[Instruksi Tugas 1]
Ganti "further" dengan "farther" pada entri mulai dari baris yang memuat "Locate an element on the screen. headset" sampai dengan baris terakhir entri, lalu tuliskan kembali baris-baris itu tanpa mengubah bagian lainnya.

[Kutipan Teks]
◇ ◇ ◇ ◇
Headline

Banyak pihak menyoroti dana program MBG yang masuk alokasi anggaran pendidikan 2026.

Industri Mesti Beradaptasi di Era Disrupsi

Fetry Wuryasti Fetry@mediaindonesia
06/2/2018 02:31
Industri Mesti Beradaptasi di Era Disrupsi
(MI/MOHAMAD IRFAN)

DISRUPSI digital kini melanda ke hampir semua sektor usaha dengan segenap implikasinya. Fenomena luar biasa ini tidak memberikan banyak pilihan kepada pelaku usaha, kecuali segera beradaptasi jika tidak ingin tersaingi perkembangan digital yang bergerak cepat.
Pengamat ekonomi Muhamad Chatib Basri berpendapat, pasar tidak selamanya efisien karena informasi yang tersedia tidak merata. Jika informasi tidak merata, kata dia, akan ada risiko transaksi atau mekanisme pasar tidak terjadi. “Kekhawatiran ini terjawab oleh teknologi digital,” tegasnya dalam seminar Disrupsi Digital: Peluang dan Tantangan di Jakarta, Senin (5/2).
◇ ◇ ◇ ◇
[Baris Entri]
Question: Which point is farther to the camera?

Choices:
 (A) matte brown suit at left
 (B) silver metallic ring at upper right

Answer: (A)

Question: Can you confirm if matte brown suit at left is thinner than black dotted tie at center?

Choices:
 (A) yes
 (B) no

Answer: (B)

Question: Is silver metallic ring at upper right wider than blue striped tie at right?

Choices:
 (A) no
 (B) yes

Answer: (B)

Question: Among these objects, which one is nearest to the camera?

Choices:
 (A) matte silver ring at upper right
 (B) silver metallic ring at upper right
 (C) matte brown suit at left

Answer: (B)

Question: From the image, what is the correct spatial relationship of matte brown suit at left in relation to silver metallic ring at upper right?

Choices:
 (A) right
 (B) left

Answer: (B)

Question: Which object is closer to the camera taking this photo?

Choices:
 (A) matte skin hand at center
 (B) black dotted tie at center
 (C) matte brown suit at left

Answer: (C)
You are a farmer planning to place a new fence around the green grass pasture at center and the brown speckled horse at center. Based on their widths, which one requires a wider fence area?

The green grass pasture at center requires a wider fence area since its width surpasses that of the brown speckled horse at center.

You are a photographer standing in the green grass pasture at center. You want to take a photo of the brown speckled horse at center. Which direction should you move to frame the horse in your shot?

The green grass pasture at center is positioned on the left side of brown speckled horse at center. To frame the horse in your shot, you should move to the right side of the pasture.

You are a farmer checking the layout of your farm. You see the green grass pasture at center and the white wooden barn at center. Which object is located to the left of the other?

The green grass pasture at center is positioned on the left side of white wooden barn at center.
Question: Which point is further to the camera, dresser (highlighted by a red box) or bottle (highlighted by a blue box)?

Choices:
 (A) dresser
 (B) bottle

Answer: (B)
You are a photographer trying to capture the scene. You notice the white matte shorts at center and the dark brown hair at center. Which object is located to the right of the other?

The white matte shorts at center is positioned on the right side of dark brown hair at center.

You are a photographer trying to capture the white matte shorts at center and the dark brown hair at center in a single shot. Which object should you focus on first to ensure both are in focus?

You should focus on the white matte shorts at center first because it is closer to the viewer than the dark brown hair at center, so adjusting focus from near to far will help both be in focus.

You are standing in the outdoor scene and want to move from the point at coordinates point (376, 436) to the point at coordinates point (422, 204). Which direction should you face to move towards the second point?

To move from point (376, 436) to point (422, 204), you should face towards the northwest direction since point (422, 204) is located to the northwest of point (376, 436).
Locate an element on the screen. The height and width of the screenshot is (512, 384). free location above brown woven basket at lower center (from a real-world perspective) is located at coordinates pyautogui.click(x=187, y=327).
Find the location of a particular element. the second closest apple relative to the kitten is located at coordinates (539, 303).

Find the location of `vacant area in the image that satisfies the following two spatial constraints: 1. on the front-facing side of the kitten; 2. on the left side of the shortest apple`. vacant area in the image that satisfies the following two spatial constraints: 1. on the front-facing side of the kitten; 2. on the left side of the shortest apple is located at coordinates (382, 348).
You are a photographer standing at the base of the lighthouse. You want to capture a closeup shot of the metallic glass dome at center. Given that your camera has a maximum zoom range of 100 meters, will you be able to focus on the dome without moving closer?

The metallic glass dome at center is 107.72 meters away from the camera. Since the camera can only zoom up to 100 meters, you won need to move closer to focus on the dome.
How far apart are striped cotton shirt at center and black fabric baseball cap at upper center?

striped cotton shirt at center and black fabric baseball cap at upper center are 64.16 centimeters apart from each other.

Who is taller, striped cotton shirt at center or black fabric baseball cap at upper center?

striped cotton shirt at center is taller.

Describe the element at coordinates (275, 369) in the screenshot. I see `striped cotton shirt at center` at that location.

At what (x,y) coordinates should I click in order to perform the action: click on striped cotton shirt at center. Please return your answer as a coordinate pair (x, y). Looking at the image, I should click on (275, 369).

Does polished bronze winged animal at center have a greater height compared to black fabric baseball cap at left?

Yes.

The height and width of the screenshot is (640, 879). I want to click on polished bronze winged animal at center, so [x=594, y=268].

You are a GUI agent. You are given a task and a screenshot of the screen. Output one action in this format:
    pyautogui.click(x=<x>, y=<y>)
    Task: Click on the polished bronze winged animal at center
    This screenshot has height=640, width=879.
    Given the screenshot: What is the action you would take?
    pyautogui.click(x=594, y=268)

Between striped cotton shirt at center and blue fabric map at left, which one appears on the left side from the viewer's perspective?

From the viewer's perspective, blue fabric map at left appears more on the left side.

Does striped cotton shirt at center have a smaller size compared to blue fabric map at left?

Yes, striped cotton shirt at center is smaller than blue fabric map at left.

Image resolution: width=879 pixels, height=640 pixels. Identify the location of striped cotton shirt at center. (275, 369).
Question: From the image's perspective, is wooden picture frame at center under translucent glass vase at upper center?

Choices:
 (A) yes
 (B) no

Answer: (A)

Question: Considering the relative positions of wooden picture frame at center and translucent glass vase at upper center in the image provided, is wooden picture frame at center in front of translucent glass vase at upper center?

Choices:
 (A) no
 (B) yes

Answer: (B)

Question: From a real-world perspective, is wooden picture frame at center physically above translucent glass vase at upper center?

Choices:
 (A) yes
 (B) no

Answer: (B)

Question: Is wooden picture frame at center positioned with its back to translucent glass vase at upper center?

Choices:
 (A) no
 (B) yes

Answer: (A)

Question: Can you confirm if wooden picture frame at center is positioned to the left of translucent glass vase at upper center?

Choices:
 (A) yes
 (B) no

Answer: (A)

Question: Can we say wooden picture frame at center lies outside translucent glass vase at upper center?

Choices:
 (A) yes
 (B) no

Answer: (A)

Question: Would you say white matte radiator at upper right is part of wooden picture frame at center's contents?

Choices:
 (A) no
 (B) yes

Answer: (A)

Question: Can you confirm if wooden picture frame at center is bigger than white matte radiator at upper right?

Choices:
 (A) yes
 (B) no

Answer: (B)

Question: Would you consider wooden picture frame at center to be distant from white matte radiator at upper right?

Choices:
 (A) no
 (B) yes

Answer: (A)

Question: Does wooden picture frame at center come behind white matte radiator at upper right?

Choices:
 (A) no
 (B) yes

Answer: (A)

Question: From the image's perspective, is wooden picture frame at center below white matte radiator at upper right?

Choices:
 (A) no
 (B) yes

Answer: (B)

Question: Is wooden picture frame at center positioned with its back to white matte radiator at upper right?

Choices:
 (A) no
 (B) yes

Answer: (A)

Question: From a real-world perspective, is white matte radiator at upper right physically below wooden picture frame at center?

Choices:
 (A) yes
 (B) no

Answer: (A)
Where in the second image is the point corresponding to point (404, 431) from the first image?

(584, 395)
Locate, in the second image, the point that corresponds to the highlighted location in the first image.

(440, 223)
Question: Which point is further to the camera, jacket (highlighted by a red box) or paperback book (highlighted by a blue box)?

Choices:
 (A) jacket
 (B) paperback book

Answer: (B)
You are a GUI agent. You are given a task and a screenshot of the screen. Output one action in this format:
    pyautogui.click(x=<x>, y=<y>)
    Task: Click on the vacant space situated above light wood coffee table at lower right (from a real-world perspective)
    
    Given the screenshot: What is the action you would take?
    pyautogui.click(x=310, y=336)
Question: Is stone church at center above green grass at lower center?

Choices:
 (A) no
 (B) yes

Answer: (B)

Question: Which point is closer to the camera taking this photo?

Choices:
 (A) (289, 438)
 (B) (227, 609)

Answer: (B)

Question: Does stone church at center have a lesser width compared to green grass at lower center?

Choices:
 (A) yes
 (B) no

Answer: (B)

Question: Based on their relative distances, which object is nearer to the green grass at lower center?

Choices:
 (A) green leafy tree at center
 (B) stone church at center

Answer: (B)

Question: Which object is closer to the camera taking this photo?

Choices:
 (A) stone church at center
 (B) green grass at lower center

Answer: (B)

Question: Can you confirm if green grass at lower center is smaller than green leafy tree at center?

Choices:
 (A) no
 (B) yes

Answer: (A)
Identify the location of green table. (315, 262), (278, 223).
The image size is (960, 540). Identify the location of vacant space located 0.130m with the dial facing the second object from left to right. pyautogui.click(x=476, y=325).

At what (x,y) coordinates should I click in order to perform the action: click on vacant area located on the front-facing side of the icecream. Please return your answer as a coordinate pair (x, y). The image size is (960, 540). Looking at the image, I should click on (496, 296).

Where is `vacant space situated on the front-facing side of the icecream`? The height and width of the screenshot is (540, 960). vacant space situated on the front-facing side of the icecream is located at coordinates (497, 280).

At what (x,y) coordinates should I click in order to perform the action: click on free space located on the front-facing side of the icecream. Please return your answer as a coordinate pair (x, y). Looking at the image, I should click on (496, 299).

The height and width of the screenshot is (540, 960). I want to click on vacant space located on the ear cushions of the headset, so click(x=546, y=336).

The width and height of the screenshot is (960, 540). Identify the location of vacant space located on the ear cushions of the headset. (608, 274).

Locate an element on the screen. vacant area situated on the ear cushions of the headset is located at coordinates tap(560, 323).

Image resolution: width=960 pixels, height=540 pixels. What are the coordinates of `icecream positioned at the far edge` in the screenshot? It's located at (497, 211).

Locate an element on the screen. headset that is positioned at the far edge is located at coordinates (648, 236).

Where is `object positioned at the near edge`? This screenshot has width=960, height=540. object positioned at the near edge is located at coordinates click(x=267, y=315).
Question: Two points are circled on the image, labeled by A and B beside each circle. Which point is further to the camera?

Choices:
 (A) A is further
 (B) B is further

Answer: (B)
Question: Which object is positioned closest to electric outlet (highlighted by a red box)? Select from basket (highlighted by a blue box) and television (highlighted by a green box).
◇ ◇ ◇ ◇
[Instruksi Tugas 2]
Menurut kutipan tentang disrupsi digital, mengapa pasar tidak selamanya efisien menurut Muhamad Chatib Basri?

[Hasil Tugas 1]
Locate an element on the screen. headset that is positioned at the far edge is located at coordinates (648, 236).

Where is `object positioned at the near edge`? This screenshot has width=960, height=540. object positioned at the near edge is located at coordinates click(x=267, y=315).
Question: Two points are circled on the image, labeled by A and B beside each circle. Which point is farther to the camera?

Choices:
 (A) A is farther
 (B) B is farther

Answer: (B)
Question: Which object is positioned closest to electric outlet (highlighted by a red box)? Select from basket (highlighted by a blue box) and television (highlighted by a green box).

[Hasil Tugas 2]
Pasar tidak selamanya efisien karena informasi yang tersedia tidak merata.